At the turn of the eighteenth century

painters and sketchers used watercolour

or pencil to capture landscapes, the weather,

scenes with mountains, rocks, and heather,

farmers or shepherds in scenes of dolour.

Lake District scenes had arrived at their heyday.

 

Wordsworth made pain his routine excuse

not to put quill to paper. The household

did loving work for him, which was unpaid.

His verse was a garden in which he played,

fostering plants and herbs till he was old –

his mulch being spread abroad for common use.

 

For mystics throughout history, time stood still

during moments of heightened perception.

Wordsworth called these ‘spots of time’. They were

connected for him with the joy and fear

felt in boyhood, in whose conception

lay a promise his adult mind would fulfil.

 

Walking through the Simplon Pass, he saw

the types and symbols of eternity

in surrounding rocks. Writing about God,

he passed for a Unitarian. The Lord

was present as something about to be –

the foundation of natural religion, not law.

 

He was notorious for revisions,

often spoiling his early drafts to reflect

changes in his thoughts as he was ageing.

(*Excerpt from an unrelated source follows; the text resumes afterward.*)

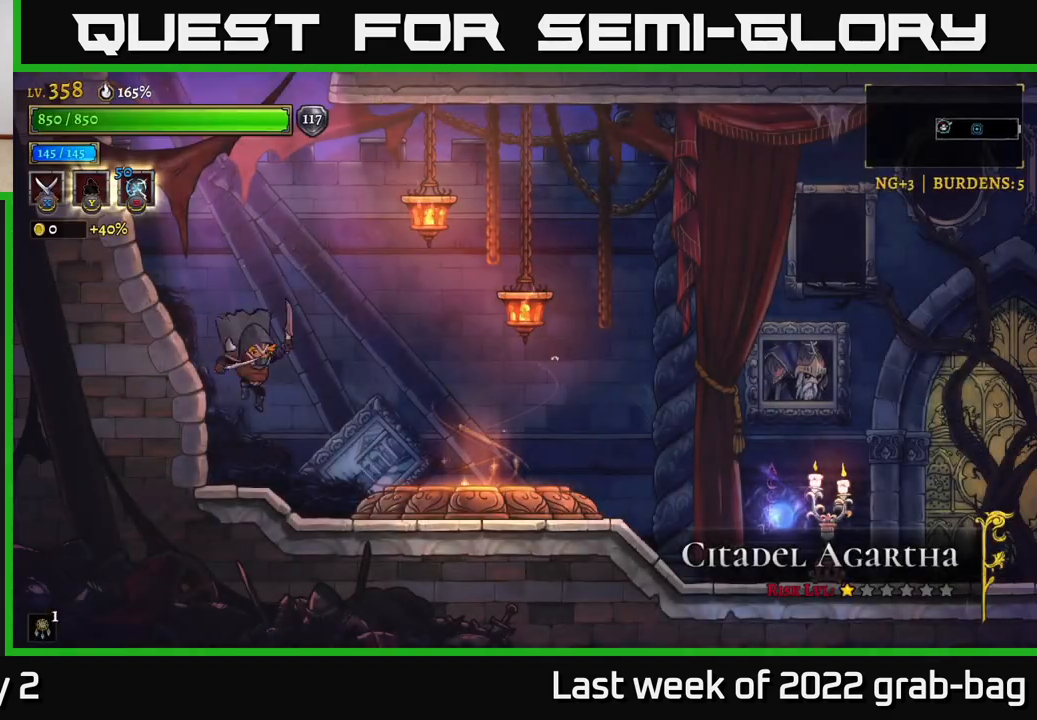
{"buttons": [], "left_stick": "right", "right_stick": "center", "events": []}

Self was performed. The mind needed staging –

each word treated as one he might reject,

enabling hesitations and misprisions.   

 

Coleridge confided in his Notebooks,

a lonely voice always needing to be heard

by Dorothy, who adored her brother.

His notes described for self and other

what lay around him. Scribbled words

gave a voice to fountains, rivers, brooks.

 

He re-wrote Genesis as his own myth,

Kubla Khan echoing God by creating

an Edenic garden with a fountain

instead of a tree. In its rapid mounting,

falling, splashing, water’s satiating

embodied imagination’s heady froth.  

 

The Grasmere Journal contained fresh thoughts,

transcriptions, jottings, perceptions, visions.

Dorothy kept some secrets so profound

she hid them in prose no eye could sound.

But instruments pierced words with precision,

interpreting the web in which she was caught.

 

Her journals recorded her memories

and those of her brother, for common use

by the household, their circle, and his poems.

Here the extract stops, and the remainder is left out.